## SUPPLIED DATA
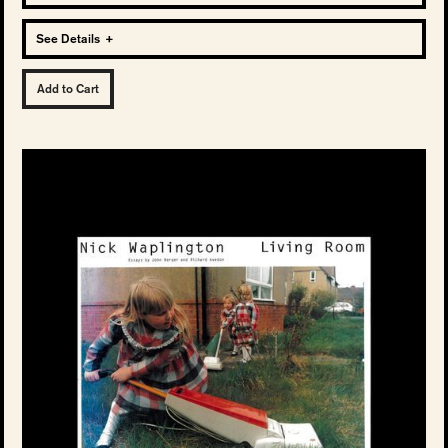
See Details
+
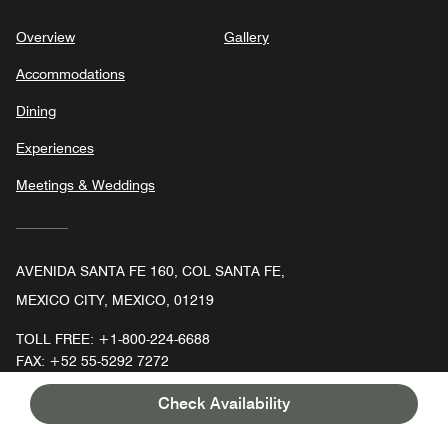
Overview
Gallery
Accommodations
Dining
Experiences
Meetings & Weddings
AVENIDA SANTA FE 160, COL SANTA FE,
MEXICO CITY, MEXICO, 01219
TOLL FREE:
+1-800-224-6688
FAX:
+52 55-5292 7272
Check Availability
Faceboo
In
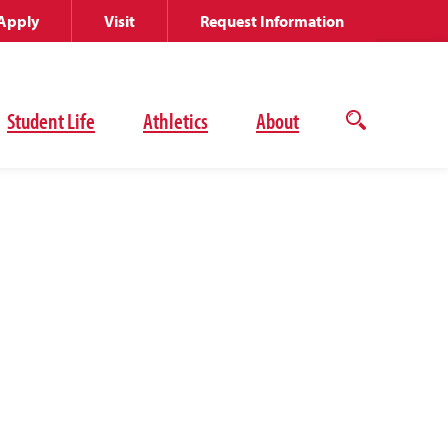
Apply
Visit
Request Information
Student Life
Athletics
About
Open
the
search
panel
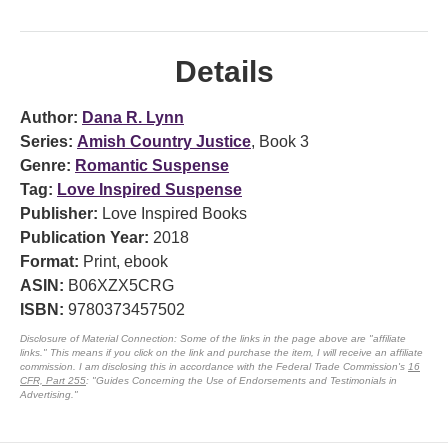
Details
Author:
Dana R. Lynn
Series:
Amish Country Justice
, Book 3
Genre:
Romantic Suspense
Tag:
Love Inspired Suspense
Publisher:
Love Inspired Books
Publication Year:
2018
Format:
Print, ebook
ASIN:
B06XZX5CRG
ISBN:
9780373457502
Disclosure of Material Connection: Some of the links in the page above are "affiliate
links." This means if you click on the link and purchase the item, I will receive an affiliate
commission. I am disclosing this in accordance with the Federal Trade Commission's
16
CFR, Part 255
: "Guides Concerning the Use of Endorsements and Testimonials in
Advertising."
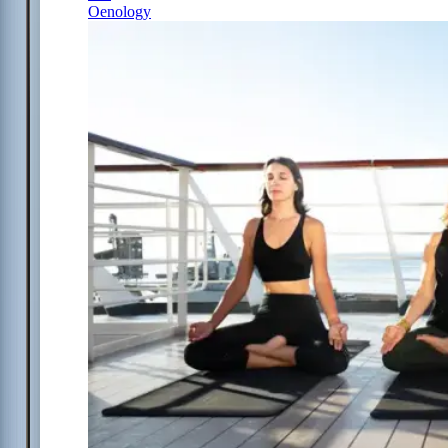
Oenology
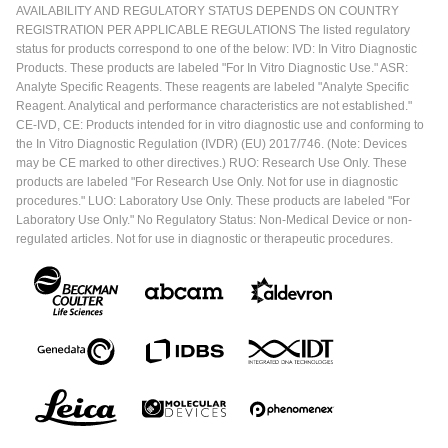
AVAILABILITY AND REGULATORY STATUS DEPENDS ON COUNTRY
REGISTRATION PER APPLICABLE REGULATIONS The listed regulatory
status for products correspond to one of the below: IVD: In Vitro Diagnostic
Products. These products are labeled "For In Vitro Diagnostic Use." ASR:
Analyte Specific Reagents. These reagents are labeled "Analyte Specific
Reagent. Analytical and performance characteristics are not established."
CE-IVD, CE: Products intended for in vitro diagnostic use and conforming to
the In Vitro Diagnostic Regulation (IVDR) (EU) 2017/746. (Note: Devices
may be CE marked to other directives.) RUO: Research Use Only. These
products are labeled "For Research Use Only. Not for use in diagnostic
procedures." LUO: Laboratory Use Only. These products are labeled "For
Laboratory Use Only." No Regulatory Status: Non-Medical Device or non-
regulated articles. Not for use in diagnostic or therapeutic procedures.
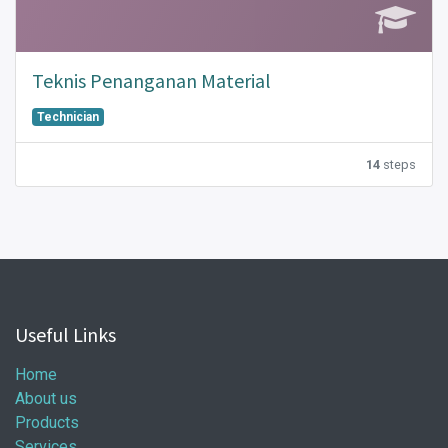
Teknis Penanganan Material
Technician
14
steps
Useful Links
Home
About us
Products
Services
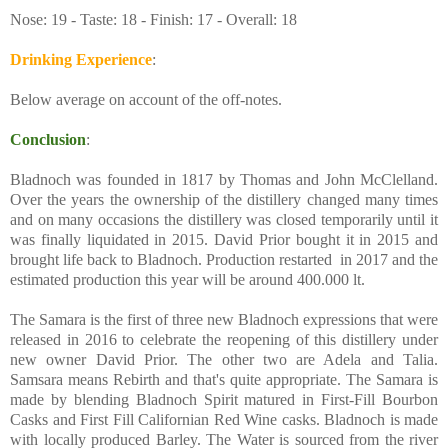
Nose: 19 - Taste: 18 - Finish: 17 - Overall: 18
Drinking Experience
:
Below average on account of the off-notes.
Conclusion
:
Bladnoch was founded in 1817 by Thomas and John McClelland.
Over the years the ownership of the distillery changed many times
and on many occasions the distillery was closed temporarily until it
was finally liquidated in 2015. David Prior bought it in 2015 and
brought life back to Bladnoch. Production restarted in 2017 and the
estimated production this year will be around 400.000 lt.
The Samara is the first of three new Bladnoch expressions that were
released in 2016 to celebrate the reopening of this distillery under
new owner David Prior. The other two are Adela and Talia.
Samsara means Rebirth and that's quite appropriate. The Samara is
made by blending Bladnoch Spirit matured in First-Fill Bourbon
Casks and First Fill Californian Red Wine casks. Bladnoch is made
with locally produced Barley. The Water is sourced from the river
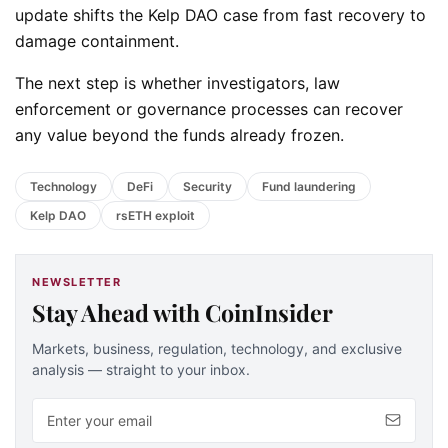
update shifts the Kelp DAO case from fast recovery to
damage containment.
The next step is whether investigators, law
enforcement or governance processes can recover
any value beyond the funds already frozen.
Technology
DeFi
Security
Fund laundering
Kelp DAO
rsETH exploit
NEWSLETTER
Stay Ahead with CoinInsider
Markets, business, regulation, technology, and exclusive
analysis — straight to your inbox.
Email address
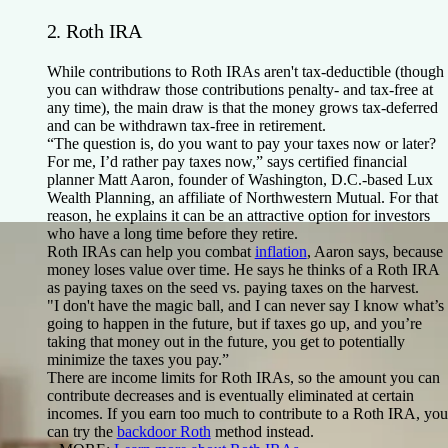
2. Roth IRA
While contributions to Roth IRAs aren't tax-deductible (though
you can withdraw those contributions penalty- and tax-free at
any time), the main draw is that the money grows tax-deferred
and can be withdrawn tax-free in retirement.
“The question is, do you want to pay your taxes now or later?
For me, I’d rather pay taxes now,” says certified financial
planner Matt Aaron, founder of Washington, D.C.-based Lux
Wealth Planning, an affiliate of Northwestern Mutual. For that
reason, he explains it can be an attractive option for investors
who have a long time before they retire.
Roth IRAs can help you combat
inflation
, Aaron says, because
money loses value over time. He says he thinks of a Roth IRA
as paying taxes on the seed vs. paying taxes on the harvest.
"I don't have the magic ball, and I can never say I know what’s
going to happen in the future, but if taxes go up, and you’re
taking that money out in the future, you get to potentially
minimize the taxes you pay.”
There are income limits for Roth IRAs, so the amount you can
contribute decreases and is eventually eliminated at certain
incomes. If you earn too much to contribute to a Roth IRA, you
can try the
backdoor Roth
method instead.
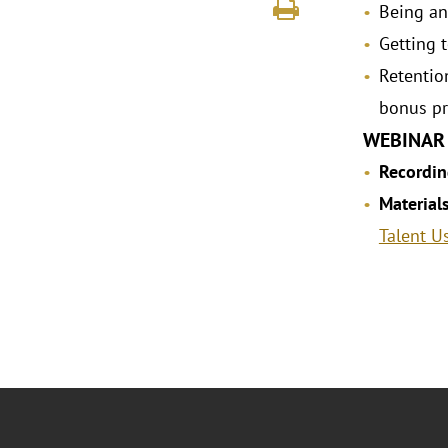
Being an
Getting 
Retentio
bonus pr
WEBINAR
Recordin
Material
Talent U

==

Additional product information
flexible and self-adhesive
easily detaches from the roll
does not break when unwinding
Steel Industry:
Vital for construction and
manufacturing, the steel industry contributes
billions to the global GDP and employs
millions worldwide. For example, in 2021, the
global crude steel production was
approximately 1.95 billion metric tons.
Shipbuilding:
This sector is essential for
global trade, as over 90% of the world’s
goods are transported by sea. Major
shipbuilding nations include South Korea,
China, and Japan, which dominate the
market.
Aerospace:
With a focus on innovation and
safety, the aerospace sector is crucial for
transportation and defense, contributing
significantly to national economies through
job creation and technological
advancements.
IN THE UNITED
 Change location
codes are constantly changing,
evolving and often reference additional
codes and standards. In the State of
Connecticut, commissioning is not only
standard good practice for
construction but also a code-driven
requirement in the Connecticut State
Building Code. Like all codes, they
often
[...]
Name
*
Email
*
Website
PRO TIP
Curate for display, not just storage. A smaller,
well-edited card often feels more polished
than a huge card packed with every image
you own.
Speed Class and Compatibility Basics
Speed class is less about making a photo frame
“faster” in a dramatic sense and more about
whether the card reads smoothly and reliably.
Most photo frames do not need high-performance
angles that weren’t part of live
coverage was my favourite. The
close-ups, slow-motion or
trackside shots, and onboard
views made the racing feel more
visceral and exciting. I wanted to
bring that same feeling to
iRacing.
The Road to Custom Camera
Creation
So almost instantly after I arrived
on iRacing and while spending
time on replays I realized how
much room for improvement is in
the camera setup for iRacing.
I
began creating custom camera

## TASK BRIEF
Find each line in the listing above that contains "card", and copy that line.

## TASK ANSWER
well-edited card often feels more polished
than a huge card packed with every image
whether the card reads smoothly and reliably.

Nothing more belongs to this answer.